There is a cohort of elected officials in the United States presently engaged in an anti-capitalist crusade against free-market principles. No, they are not socialists. They are congressional Republicans, and they are attempting to prevent financial institutions from allocating capital in accordance with investor preferences and risk management principles. This attempted crackdown is purely ideological in nature — it is an exercise in political pressure to force a gross government overreach into U.S. capital markets.
This campaign, which should offend anyone with even a modicum of pro-market sensibilities, is being championed from within the Republican Party. Republican state lawmakers and members of Congress are attempting to stifle the growth of sustainable investing and to punish corporate efforts at climate-related financial risk management.

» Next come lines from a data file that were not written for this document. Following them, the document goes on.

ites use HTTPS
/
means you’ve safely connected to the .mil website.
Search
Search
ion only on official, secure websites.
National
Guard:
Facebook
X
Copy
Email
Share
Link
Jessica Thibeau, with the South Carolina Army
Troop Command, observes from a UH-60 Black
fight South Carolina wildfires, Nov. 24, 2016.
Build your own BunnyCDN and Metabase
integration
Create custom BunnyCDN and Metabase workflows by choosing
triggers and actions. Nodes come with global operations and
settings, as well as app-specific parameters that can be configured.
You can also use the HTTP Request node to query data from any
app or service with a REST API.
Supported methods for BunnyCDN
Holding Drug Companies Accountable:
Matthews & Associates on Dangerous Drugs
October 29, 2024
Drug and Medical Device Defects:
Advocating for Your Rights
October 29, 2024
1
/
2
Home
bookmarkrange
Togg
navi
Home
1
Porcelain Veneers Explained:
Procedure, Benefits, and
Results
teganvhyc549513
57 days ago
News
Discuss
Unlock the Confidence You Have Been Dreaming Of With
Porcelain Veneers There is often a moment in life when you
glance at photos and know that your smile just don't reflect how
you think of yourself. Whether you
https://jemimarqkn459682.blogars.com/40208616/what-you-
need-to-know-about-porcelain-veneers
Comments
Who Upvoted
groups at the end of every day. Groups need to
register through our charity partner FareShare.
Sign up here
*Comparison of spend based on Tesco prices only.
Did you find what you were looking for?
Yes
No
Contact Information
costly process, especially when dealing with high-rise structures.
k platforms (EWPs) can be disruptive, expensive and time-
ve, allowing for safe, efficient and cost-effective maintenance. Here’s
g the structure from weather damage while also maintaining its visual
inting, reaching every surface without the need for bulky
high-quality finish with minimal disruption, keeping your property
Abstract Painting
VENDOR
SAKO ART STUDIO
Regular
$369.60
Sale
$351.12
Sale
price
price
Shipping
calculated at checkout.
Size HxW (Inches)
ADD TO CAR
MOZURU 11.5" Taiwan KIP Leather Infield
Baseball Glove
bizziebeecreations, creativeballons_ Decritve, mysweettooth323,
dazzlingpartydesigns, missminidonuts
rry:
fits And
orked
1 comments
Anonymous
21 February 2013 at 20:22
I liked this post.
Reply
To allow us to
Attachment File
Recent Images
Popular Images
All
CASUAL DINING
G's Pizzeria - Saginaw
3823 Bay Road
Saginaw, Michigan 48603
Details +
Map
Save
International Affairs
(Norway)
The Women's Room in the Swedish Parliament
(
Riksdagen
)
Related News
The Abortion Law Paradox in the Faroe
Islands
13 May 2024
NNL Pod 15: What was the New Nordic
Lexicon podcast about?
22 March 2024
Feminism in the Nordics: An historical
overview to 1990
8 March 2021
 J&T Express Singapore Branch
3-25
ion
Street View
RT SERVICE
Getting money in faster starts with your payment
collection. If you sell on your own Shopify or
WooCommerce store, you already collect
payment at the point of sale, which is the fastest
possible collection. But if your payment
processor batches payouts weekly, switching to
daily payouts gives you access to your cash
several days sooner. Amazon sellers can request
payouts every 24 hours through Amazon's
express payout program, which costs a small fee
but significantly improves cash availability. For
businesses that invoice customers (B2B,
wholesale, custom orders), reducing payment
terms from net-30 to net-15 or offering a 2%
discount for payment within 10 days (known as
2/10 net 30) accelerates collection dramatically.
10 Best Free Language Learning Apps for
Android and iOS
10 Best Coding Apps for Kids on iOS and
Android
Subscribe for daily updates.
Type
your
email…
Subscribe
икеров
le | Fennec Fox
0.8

The underlying problem is that the fossil fuel industry is running up against a “risk wall,” where long-established economic risks associated with climate change are now sufficiently clear and present to trigger ordinary risk-reporting requirements in financial markets. Rather than reduce their emissions, or face up to the risks that they cause, the fossil fuel industry is trying to break and remake traditional risk reporting to selectively remove reporting of climate-related risks.
If it seems that elected Republicans have very suddenly awakened to the momentum toward climate risk reporting and the popularity of so-called environmental, social, and governance (ESG) investing, and dramatically stepped up their counteroffensive accordingly, that is no coincidence. This is a closely coordinated political effort driven by a network of dark money organizations fronting for climate denial groups and fossil fuel interests.
The recent election showed the extent of the Republican Party’s dependence on “outside spending.” This is usually anonymous dark money, and it is often traceable back to the fossil fuel industry. Those millions in political dark money likely came with strings attached, and those strings are likely pulling this political effort.
As of this year, there are $8.4 trillion in U.S. assets under management that employ sustainable investing strategies. The boom in sustainable and responsible investing has occurred for a very simple reason: there is enormous market demand for it. Warnings abound of significant economic risks that are plainly foreseeable if we don’t transition to a low-carbon economy.
Investors see that danger ahead. Asset owners, accordingly, are clamoring for responsible investment options. They may have determined that sustainable investments better suit their risk tolerance and objectives over longer time horizons, as is the case for many pension funds whose beneficiaries depend on long-term, prudent stewardship of their retirement savings.
Or, they may be responding to clients who want investment options that align with their personal values. Either way, asset managers have simply kept pace with this demand. To refuse to do so would be to lose share in this rapidly growing, competitive market.
Elected officials should ensure that financial regulatory agencies properly account for risks in their financial stability and supervisory work. Climate change poses unambiguous risks to the financial system, and regulated financial institutions do not have the luxury of picking which risks to manage and which risks to ignore.
But Republicans are engaged in an entirely different pursuit. They are attempting to bully financial institutions and regulators into ignoring market demand and market risk. Imagine elected officials telling investment firms they cannot offer large-cap or small-cap funds, or emerging market funds, or value funds — or, for that matter, sector funds with exposure to energy companies.
That would be considered preposterous. It is similarly bizarre to tell asset managers they are not allowed to reflect the preferences of their investors in their investment stewardship and proxy voting, or to tell regulators that they are not allowed to consider a major source of economic and financial risk.
This isn’t how the free market works. This is picking winners and losers, in this case putting a thumb on the scale in favor of the fossil fuel industry and completely disregarding the overwhelming risks that climate change poses to our economy and financial system.
There is no reason to think Republicans will stop with ESG; next, they could very well be telling investors not to put their money in tech companies or companies with unions. It is a stunning exercise in bald-faced hypocrisy from the party that so often claims to champion free-market values. The intent of their effort is very straightforward: to create a chilling effect and force financial firms to disregard the market’s preferences and regulators to disregard actual risk. Wall Street — and its regulators — must not be intimidated.